Swego czasu US Army wpadła na genialny pomysł, żeby sfinansować powstawanie gier komputerowych, które realistycznie odzwierciedlają sytuację na polu walki. Najpierw powstał symulator oddziału piechoty, zwany "America's Army", w którym przechodzi się niemal całe szkolenie garnizonowe wraz z procedurami opatrywania rannych, blokowania krwotoków i oznaczania tego dla zaplecza medycznego. Podobną grę pod nazwą "Arma" stworzyła czeska firma. Szereg poznawanego wyposażenia i uzbrojenia jest obecnie na stanie NATO, na przykład wyrzutnie ręczne pocisków kierowanych - zarówno te z ciągnącym się kablem jak i sterowane droga radiową (bardziej zawodna wbrew pozorom). Niby nic, a już powoduje, że rekrut przychodzi z pewną wiedzą wstępną i wie co powinien w danej sytuacji robić.

Obecnie mamy symulator niemal każdego rodzaju sprzętu wojennego na świecie. Nie chodzi o to, żeby armata sfaulowała i ogłuszyła kilku kolesi ze studium wojskowego, by mieli co wspominać do końca życia. Chodzi o to, żeby człowiek w wojsku już mniej więcej wiedział co i jak. W ten sposób niemal wszyscy stają się rangerami i komandosami, którzy będą walczyć wszystkim co znajdą, a nie Szwejami szukającymi okopu i michy z ciepłą zupą.

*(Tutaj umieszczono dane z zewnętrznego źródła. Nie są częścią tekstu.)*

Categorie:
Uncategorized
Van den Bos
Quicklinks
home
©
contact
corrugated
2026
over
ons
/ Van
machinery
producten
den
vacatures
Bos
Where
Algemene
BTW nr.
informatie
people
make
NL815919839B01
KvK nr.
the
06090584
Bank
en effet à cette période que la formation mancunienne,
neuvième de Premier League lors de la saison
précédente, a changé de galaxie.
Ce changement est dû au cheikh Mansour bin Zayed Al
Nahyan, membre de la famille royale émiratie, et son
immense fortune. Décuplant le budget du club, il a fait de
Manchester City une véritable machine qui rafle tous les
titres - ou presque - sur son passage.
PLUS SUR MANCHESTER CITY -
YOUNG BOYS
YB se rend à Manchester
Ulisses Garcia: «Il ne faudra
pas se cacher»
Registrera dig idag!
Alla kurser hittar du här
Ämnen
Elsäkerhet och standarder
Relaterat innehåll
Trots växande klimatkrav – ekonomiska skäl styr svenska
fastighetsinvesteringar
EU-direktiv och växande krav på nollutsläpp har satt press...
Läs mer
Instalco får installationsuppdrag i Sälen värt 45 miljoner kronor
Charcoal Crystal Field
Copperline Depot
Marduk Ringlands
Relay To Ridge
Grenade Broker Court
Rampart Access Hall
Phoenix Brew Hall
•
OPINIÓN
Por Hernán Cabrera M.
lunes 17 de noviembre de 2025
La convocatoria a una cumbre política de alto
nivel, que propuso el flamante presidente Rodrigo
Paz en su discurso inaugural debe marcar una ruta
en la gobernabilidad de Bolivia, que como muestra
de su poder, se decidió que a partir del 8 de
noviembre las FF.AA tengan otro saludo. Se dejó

Obrazek użytkownika gorylisko

21-11-2017 [13:52] - gorylisko | Link:

no, no, no...tiaaaa...jaaasneeee... qrka wodna...panie, róznica pomiedzy symulatorem a rzeczywistoscią jest duuuużaaaa...nawet baaaardzooo duuużaaaa... 
jak na polu walki taki czolg z tak "wyćwiczona załogą" oberwie...nie śmiertelnie tylko zostanie uszkodzony to co chłopcy zrobią ? restart kompa  i będzie cacy ?
gucio... wojna to wojna a nie gra video... na wojnie są obecne ból, strach, śmierć i krew... tego nie da się zasymulować... to trzeba przeżyć...
życie to nie gra video... wygra ten kto lepiej czuje rzeczywistość od najlepszych mistrzów, magików gier...

Obrazek użytkownika Imć Waszeć

21-11-2017 [16:48] - Imć Waszeć | Link:

To ile chce Pan wydać na szkolenie pojedynczego żołnierza np. z obsługi ręcznych wyrzutni pocisków kierowanych? Każdy pocisk to jeden złoty Mercedes. Dlatego państwo takie jak Polska nie może sobie pozwolić finansowo na szkolenie tylko i wyłącznie poligonowe i w realnych warunkach. Nikt na to nie może sobie pozwolić. Totalna wieszałaby się z zębami u szyi rządu nawet wtedy, gdyby ten zarządził danie każdemu żołnierzowi po cukierku krówce.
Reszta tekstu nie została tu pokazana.